### [Reading passage]
______

-3

I would like to union multiple Dataframes with different structure in Python without a key.

Example: Input dataframes as below

DF1

col1 col2 col2
abc aaa bbb
bcd bbb ccc

DF2

col4 col5 col6
cde ccc ddd
def ddd eee

Result should be: DF3

col1 col2 col3 col4 col5 col6
abc aaa bbb --- --- ---
bcd bbb ccc --- --- ---
--- --- --- cde ccc ddd
--- --- --- def ddd eee

Is there an easy way to achieve this?

James Z
  • 12,209
  • 10
  • 24
  • 44
Mahesh D
  • 1
  • 2

2 Answers2

0

I suppose you are trying to do row bind. You can try this:

import pandas as pd
pd.concat([df1, df2]))

or you can use this:

output = df1.append(df2)

Update:

First match and convert the data types to match other data frame:

df2 = df2.astype(df1.dtypes.to_dict())

and then do this

pd.concat([df1, df2]))

You can also use this one liner if you have same columns in both

df2.astype(df1.dtypes).append(df2)

This is a possible duplicate of Pandas version of rbind

Rushabh Patel
  • 2,672
  • 13
  • 34
  • Thank you for the quick answer. How can we handle with mixed types while doing union? Example: Column b in DF1 is Int but Column b in DF2 is String While concatenating the above column from both datasets, it is throwing below error "pyarrow.lib.ArrowTypeError: ("Expected bytes, got a 'int' object", 'Conversion failed for column b with type object')" Much appreciate your help :) – Mahesh D Aug 10 '21 at 13:19
  • @MaheshDonthireddy You need to convert the data types of one data frame to match the other and then row bind it. – Rushabh Patel Aug 10 '21 at 13:26
  • Thanks again! In our case, we are dealing with close to thousands of columns, so I guess I might need to loop through each merged/concatenated dataframe and assign it's data type to the new dataframe. I imagine it might make the things complicated. Kindly suggest :) – Mahesh D Aug 10 '21 at 13:30
  • @MaheshDonthireddy Check my updated answer, I have added one liner solution if you have same columns in both the data frames. – Rushabh Patel Aug 10 '21 at 16:46
  • @RushabPatel The above syntax was throwing error. I had to implement looping mechanism to check common columns dtype and assign string if dtype doesn't match. I know it is costly operation. Please let me know if you come across an easy solution for this problem in future. – Mahesh D Aug 11 '21 at 12:50
0

I had to implement looping mechanism to check common columns dtype and assign string if dtype doesn't match. It works fine for time-being. Please post here if anyone come across an easy solution for this problem in future.

Mahesh D
  • 1
  • 2

______

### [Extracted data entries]
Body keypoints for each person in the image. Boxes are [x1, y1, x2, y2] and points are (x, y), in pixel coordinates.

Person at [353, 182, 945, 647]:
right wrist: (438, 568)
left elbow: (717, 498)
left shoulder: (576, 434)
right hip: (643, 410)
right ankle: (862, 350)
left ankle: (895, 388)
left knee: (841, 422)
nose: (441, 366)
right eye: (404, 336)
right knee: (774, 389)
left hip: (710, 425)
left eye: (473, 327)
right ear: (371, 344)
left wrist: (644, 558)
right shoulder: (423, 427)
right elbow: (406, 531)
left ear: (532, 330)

______

Please transcribe the part of the forum thread on combining dataframes from "I suppose you" to "df2 = df2.astype(df1.dtypes.to_dict())".

I suppose you are trying to do row bind. You can try this:

import pandas as pd
pd.concat([df1, df2]))

or you can use this:

output = df1.append(df2)

Update:

First match and convert the data types to match other data frame:

df2 = df2.astype(df1.dtypes.to_dict())